Task instructions: Repeat the records below exactly as they appear, leaving out any pictures.

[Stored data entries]
|---|

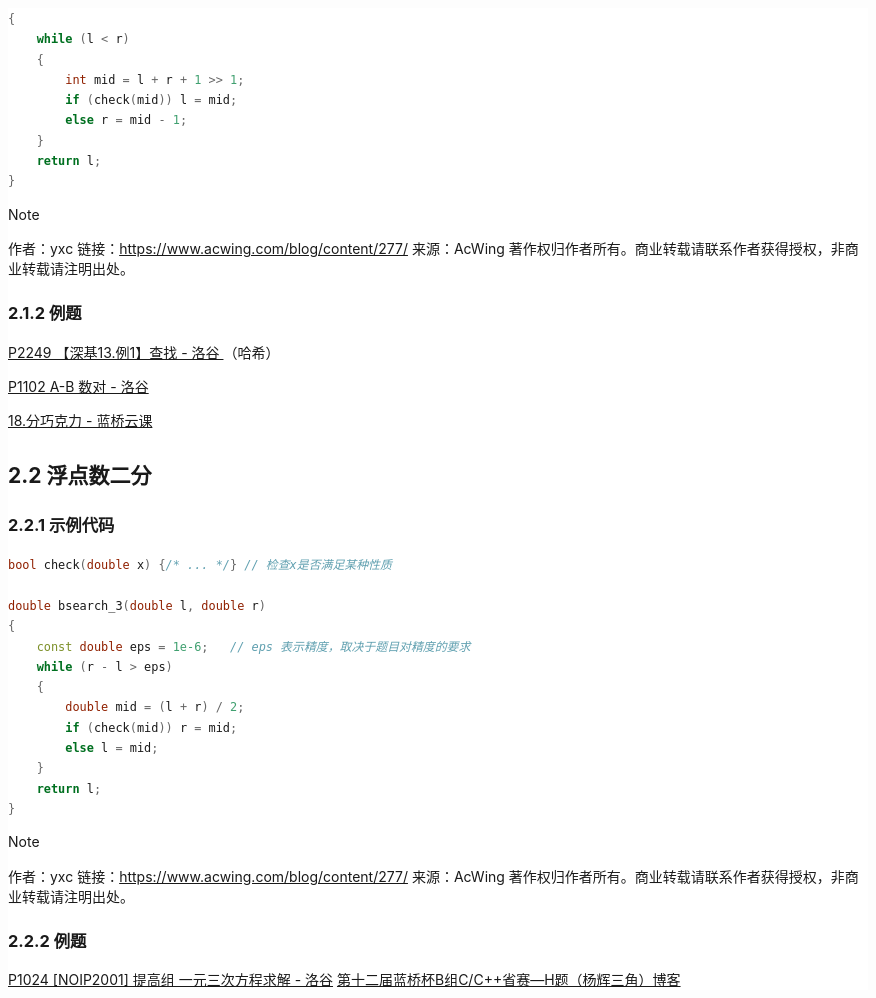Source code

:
 ```cpp
{
    while (l < r)
    {
        int mid = l + r + 1 >> 1;
        if (check(mid)) l = mid;
        else r = mid - 1;
    }
    return l;
}
```

>[!NOTE]
>作者：yxc
>链接：https://www.acwing.com/blog/content/277/
>来源：AcWing
>著作权归作者所有。商业转载请联系作者获得授权，非商业转载请注明出处。

### 2.1.2 例题

[P2249 【深基13.例1】查找 - 洛谷 ](https://www.luogu.com.cn/problem/P2249)（哈希）

[P1102 A-B 数对 - 洛谷 ](https://www.luogu.com.cn/problem/P1102)

[18.分巧克力 - 蓝桥云课](https://www.lanqiao.cn/problems/99/learning/)

## 2.2 浮点数二分
### 2.2.1 示例代码
```cpp
bool check(double x) {/* ... */} // 检查x是否满足某种性质

double bsearch_3(double l, double r)
{
    const double eps = 1e-6;   // eps 表示精度，取决于题目对精度的要求
    while (r - l > eps)
    {
        double mid = (l + r) / 2;
        if (check(mid)) r = mid;
        else l = mid;
    }
    return l;
}
```

>[!NOTE]
>作者：yxc
>链接：https://www.acwing.com/blog/content/277/
>来源：AcWing
>著作权归作者所有。商业转载请联系作者获得授权，非商业转载请注明出处。

### 2.2.2 例题
[P1024 [NOIP2001] 提高组 一元三次方程求解 - 洛谷](https://www.luogu.com.cn/problem/P1024)
[第十二届蓝桥杯B组C/C++省赛—H题（杨辉三角）博客](https://blog.csdn.net/weixin_44091134/article/details/116748883)
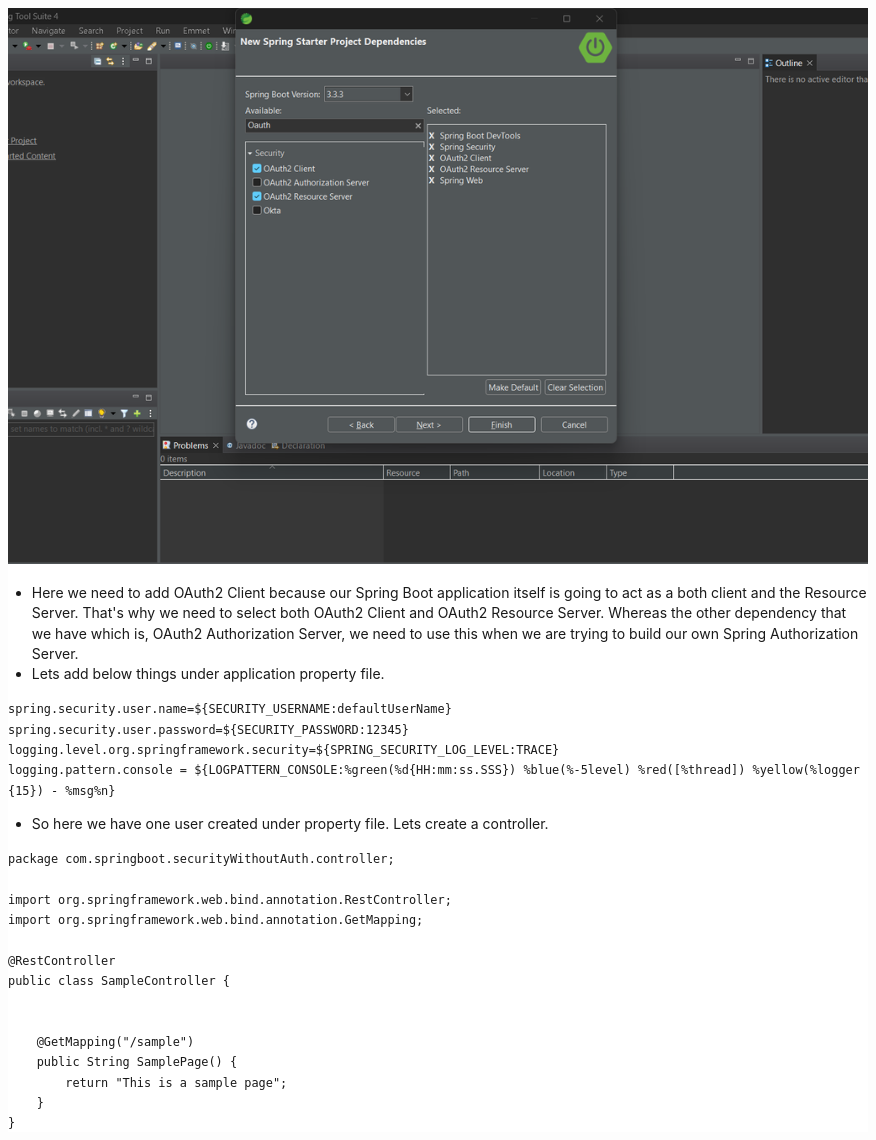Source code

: ![alt text](Images/springbootsecurity3/image-31.png)


- Here we need to add OAuth2 Client because our Spring Boot application itself is going to act as a both client and the Resource Server. That's why we need to select both OAuth2 Client and OAuth2 Resource Server. Whereas the other dependency that we have which is, OAuth2 Authorization Server, we need to use this when we are trying to build our own Spring Authorization Server.
- Lets add below things under application property file.

```
spring.security.user.name=${SECURITY_USERNAME:defaultUserName}
spring.security.user.password=${SECURITY_PASSWORD:12345}
logging.level.org.springframework.security=${SPRING_SECURITY_LOG_LEVEL:TRACE}
logging.pattern.console = ${LOGPATTERN_CONSOLE:%green(%d{HH:mm:ss.SSS}) %blue(%-5level) %red([%thread]) %yellow(%logger{15}) - %msg%n}
```

- So here we have one user created under property file. Lets create a controller.

```
package com.springboot.securityWithoutAuth.controller;

import org.springframework.web.bind.annotation.RestController;
import org.springframework.web.bind.annotation.GetMapping;

@RestController
public class SampleController {

	
	@GetMapping("/sample")
	public String SamplePage() {
		return "This is a sample page";
	}
}
```
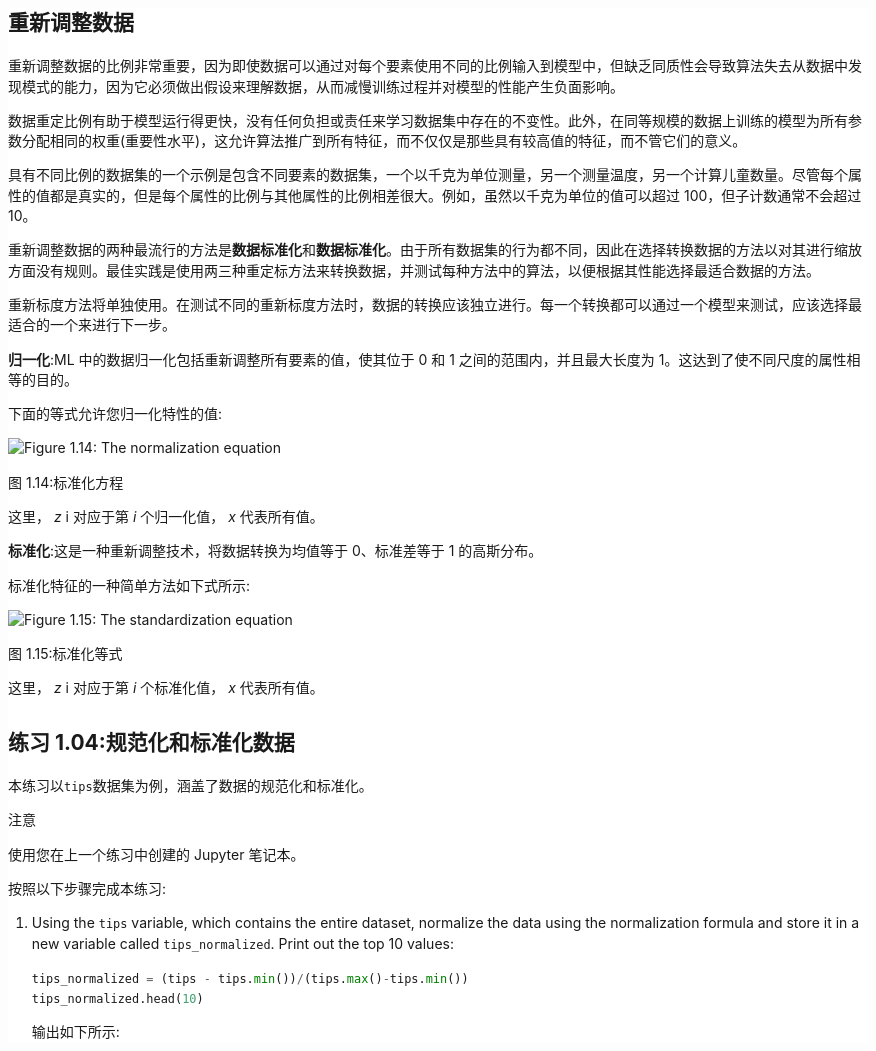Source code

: ## 重新调整数据

重新调整数据的比例非常重要，因为即使数据可以通过对每个要素使用不同的比例输入到模型中，但缺乏同质性会导致算法失去从数据中发现模式的能力，因为它必须做出假设来理解数据，从而减慢训练过程并对模型的性能产生负面影响。

数据重定比例有助于模型运行得更快，没有任何负担或责任来学习数据集中存在的不变性。此外，在同等规模的数据上训练的模型为所有参数分配相同的权重(重要性水平)，这允许算法推广到所有特征，而不仅仅是那些具有较高值的特征，而不管它们的意义。

具有不同比例的数据集的一个示例是包含不同要素的数据集，一个以千克为单位测量，另一个测量温度，另一个计算儿童数量。尽管每个属性的值都是真实的，但是每个属性的比例与其他属性的比例相差很大。例如，虽然以千克为单位的值可以超过 100，但子计数通常不会超过 10。

重新调整数据的两种最流行的方法是**数据标准化**和**数据标准化**。由于所有数据集的行为都不同，因此在选择转换数据的方法以对其进行缩放方面没有规则。最佳实践是使用两三种重定标方法来转换数据，并测试每种方法中的算法，以便根据其性能选择最适合数据的方法。

重新标度方法将单独使用。在测试不同的重新标度方法时，数据的转换应该独立进行。每一个转换都可以通过一个模型来测试，应该选择最适合的一个来进行下一步。

**归一化**:ML 中的数据归一化包括重新调整所有要素的值，使其位于 0 和 1 之间的范围内，并且最大长度为 1。这达到了使不同尺度的属性相等的目的。

下面的等式允许您归一化特性的值:

![Figure 1.14: The normalization equation
](img/B15781_01_14.jpg)

图 1.14:标准化方程

这里， *z* i 对应于第 *i* 个归一化值， *x* 代表所有值。

**标准化**:这是一种重新调整技术，将数据转换为均值等于 0、标准差等于 1 的高斯分布。

标准化特征的一种简单方法如下式所示:

![Figure 1.15: The standardization equation
](img/B15781_01_15.jpg)

图 1.15:标准化等式

这里， *z* i 对应于第 *i* 个标准化值， *x* 代表所有值。

## 练习 1.04:规范化和标准化数据

本练习以`tips`数据集为例，涵盖了数据的规范化和标准化。

注意

使用您在上一个练习中创建的 Jupyter 笔记本。

按照以下步骤完成本练习:

1.  Using the `tips` variable, which contains the entire dataset, normalize the data using the normalization formula and store it in a new variable called `tips_normalized`. Print out the top 10 values:

    ```py
    tips_normalized = (tips - tips.min())/(tips.max()-tips.min())
    tips_normalized.head(10)
    ```

    输出如下所示:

|---|

Exercise response:
Source code

:
 ```cpp
{
    while (l < r)
    {
        int mid = l + r + 1 >> 1;
        if (check(mid)) l = mid;
        else r = mid - 1;
    }
    return l;
}
```

>[!NOTE]
>作者：yxc
>链接：https://www.acwing.com/blog/content/277/
>来源：AcWing
>著作权归作者所有。商业转载请联系作者获得授权，非商业转载请注明出处。

### 2.1.2 例题

[P2249 【深基13.例1】查找 - 洛谷 ](https://www.luogu.com.cn/problem/P2249)（哈希）

[P1102 A-B 数对 - 洛谷 ](https://www.luogu.com.cn/problem/P1102)

[18.分巧克力 - 蓝桥云课](https://www.lanqiao.cn/problems/99/learning/)

## 2.2 浮点数二分
### 2.2.1 示例代码
```cpp
bool check(double x) {/* ... */} // 检查x是否满足某种性质

double bsearch_3(double l, double r)
{
    const double eps = 1e-6;   // eps 表示精度，取决于题目对精度的要求
    while (r - l > eps)
    {
        double mid = (l + r) / 2;
        if (check(mid)) r = mid;
        else l = mid;
    }
    return l;
}
```

>[!NOTE]
>作者：yxc
>链接：https://www.acwing.com/blog/content/277/
>来源：AcWing
>著作权归作者所有。商业转载请联系作者获得授权，非商业转载请注明出处。

### 2.2.2 例题
[P1024 [NOIP2001] 提高组 一元三次方程求解 - 洛谷](https://www.luogu.com.cn/problem/P1024)
[第十二届蓝桥杯B组C/C++省赛—H题（杨辉三角）博客](https://blog.csdn.net/weixin_44091134/article/details/116748883)
Source code

: ![alt text](Images/springbootsecurity3/image-31.png)


- Here we need to add OAuth2 Client because our Spring Boot application itself is going to act as a both client and the Resource Server. That's why we need to select both OAuth2 Client and OAuth2 Resource Server. Whereas the other dependency that we have which is, OAuth2 Authorization Server, we need to use this when we are trying to build our own Spring Authorization Server.
- Lets add below things under application property file.

```
spring.security.user.name=${SECURITY_USERNAME:defaultUserName}
spring.security.user.password=${SECURITY_PASSWORD:12345}
logging.level.org.springframework.security=${SPRING_SECURITY_LOG_LEVEL:TRACE}
logging.pattern.console = ${LOGPATTERN_CONSOLE:%green(%d{HH:mm:ss.SSS}) %blue(%-5level) %red([%thread]) %yellow(%logger{15}) - %msg%n}
```

- So here we have one user created under property file. Lets create a controller.

```
package com.springboot.securityWithoutAuth.controller;

import org.springframework.web.bind.annotation.RestController;
import org.springframework.web.bind.annotation.GetMapping;

@RestController
public class SampleController {

	
	@GetMapping("/sample")
	public String SamplePage() {
		return "This is a sample page";
	}
}
```
Source code

: ## 重新调整数据

重新调整数据的比例非常重要，因为即使数据可以通过对每个要素使用不同的比例输入到模型中，但缺乏同质性会导致算法失去从数据中发现模式的能力，因为它必须做出假设来理解数据，从而减慢训练过程并对模型的性能产生负面影响。

数据重定比例有助于模型运行得更快，没有任何负担或责任来学习数据集中存在的不变性。此外，在同等规模的数据上训练的模型为所有参数分配相同的权重(重要性水平)，这允许算法推广到所有特征，而不仅仅是那些具有较高值的特征，而不管它们的意义。

具有不同比例的数据集的一个示例是包含不同要素的数据集，一个以千克为单位测量，另一个测量温度，另一个计算儿童数量。尽管每个属性的值都是真实的，但是每个属性的比例与其他属性的比例相差很大。例如，虽然以千克为单位的值可以超过 100，但子计数通常不会超过 10。

重新调整数据的两种最流行的方法是**数据标准化**和**数据标准化**。由于所有数据集的行为都不同，因此在选择转换数据的方法以对其进行缩放方面没有规则。最佳实践是使用两三种重定标方法来转换数据，并测试每种方法中的算法，以便根据其性能选择最适合数据的方法。

重新标度方法将单独使用。在测试不同的重新标度方法时，数据的转换应该独立进行。每一个转换都可以通过一个模型来测试，应该选择最适合的一个来进行下一步。

**归一化**:ML 中的数据归一化包括重新调整所有要素的值，使其位于 0 和 1 之间的范围内，并且最大长度为 1。这达到了使不同尺度的属性相等的目的。

下面的等式允许您归一化特性的值:

![Figure 1.14: The normalization equation
](img/B15781_01_14.jpg)

图 1.14:标准化方程

这里， *z* i 对应于第 *i* 个归一化值， *x* 代表所有值。

**标准化**:这是一种重新调整技术，将数据转换为均值等于 0、标准差等于 1 的高斯分布。

标准化特征的一种简单方法如下式所示:

![Figure 1.15: The standardization equation
](img/B15781_01_15.jpg)

图 1.15:标准化等式

这里， *z* i 对应于第 *i* 个标准化值， *x* 代表所有值。

## 练习 1.04:规范化和标准化数据

本练习以`tips`数据集为例，涵盖了数据的规范化和标准化。

注意

使用您在上一个练习中创建的 Jupyter 笔记本。

按照以下步骤完成本练习:

1.  Using the `tips` variable, which contains the entire dataset, normalize the data using the normalization formula and store it in a new variable called `tips_normalized`. Print out the top 10 values:

    ```py
    tips_normalized = (tips - tips.min())/(tips.max()-tips.min())
    tips_normalized.head(10)
    ```

    输出如下所示:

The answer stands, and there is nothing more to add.